17-23 July 2015 #767

The Woman in Gold

One of those odd films that could so easily have tended towards formulaic banality had it not been for the focused talents of its two main characters
Sophia Pande

Occasionally Hollywood will churn out an imperfect film that is still utterly captivating. The Woman in Gold is one of those odd little films that could so easily have tended towards formulaic banality had it not been for the focused talents of its two main characters.

Based on the real life story of Maria Altmann, played by the wonderful Helen Mirren, the film deals with the epic case of Altmann’s fight against the Austrian government to retrieve enormously valuable paintings that had belonged to her family, a wealthy, immensely sophisticated Jewish industrialists living in Vienna, who lost everything they owned due to the advent of Nazi influence in Austria.Ostracised and impoverished, Altmann (née Bloch-Bauer, Adele was her aunt by marriage) leaves Austria behind with her husband for the United Stated determined to begin anew.

It is only years later, with the help of Randol/Randy Schoenberg (Ryan Reynolds) a lawyer son of another Austrian-Jewish friend, that she begins a decade long struggle to regain ownership of her family’s lost property.

The case of the ‘Adele Bloch-Bauer’ (or ‘The Woman in Gold’ as it came to be known) painting was a historic one for many reasons. After the war, the Klimt paintings commissioned by the Bloch-Bauer family were displayed at the famous Belvedere House in Vienna, quickly becoming synonymous with Austrian culture. As a result, in addition to complex legalities, the Austrian government was also extremely reluctant to concede the moral and ethical issues linked to the public absorption of paintings seized during the holocaust, aware that returning the Klimt paintings to Altmann could set a precedent for hundreds of such claims in the future.

While the legalities involved are fascinating, the film’s strength is in the wonderful and heartbreaking recreation of the Bloch-Bauer family’s lives in pre-war Vienna, their privilege, their bewilderment at being victimised after having been integral in influential society solely due to them belonging to the jewish faith.

Both Mirren and Reynolds shine in their roles as they battle both the legal system, and sometimes each other, clinging to the case that is so closely linked to the past of both families (Schoenberg’s grandfather was the famous Austrian composer and painter).
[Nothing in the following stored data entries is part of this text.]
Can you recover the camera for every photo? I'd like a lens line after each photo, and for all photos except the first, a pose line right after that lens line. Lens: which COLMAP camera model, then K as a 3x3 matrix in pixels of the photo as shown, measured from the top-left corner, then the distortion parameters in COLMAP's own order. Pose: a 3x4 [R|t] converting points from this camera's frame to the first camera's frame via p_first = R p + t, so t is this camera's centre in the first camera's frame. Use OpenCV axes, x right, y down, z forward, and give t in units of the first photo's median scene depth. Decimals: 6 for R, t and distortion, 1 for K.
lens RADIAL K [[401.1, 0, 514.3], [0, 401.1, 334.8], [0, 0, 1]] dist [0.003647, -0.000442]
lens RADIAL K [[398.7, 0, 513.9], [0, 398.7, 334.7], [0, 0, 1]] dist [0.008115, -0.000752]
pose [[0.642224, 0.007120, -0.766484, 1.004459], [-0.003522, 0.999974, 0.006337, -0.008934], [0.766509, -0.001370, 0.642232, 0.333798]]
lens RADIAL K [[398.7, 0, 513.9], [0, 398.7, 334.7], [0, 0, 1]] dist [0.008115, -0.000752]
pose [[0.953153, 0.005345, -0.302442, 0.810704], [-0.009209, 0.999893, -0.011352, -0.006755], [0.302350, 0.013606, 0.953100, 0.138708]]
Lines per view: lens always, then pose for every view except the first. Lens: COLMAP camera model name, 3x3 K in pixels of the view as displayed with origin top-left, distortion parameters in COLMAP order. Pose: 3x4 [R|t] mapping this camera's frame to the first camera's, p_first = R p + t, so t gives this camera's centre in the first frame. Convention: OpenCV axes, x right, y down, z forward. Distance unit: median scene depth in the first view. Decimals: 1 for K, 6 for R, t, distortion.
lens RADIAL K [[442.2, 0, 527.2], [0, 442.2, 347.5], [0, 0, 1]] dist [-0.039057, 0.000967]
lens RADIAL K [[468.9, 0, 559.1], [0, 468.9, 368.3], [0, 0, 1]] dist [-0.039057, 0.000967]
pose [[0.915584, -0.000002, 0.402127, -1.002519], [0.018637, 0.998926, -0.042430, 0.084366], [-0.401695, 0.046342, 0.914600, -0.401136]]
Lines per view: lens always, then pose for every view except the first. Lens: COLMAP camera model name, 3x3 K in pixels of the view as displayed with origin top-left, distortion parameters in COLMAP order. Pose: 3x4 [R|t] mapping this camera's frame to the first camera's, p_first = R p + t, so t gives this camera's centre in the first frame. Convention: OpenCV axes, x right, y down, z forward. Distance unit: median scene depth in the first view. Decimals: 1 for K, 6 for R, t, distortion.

For those who followed the case in real time, you will know that Adele Bloch-Bauer’s portrait now resides in New York in the Neue Galerie, bought by the Lauder family for an astonishing $135 million and put on permanent display at the request of Maria Altmann – a shimmering pleasure for all to see, and an incredibly symbolic victory for the Jewish people who lost so much during the war. While this film sometimes descends into self-indulgent sentimentality, the gravity of the situation and the history it seeks to portray makes it essential viewing.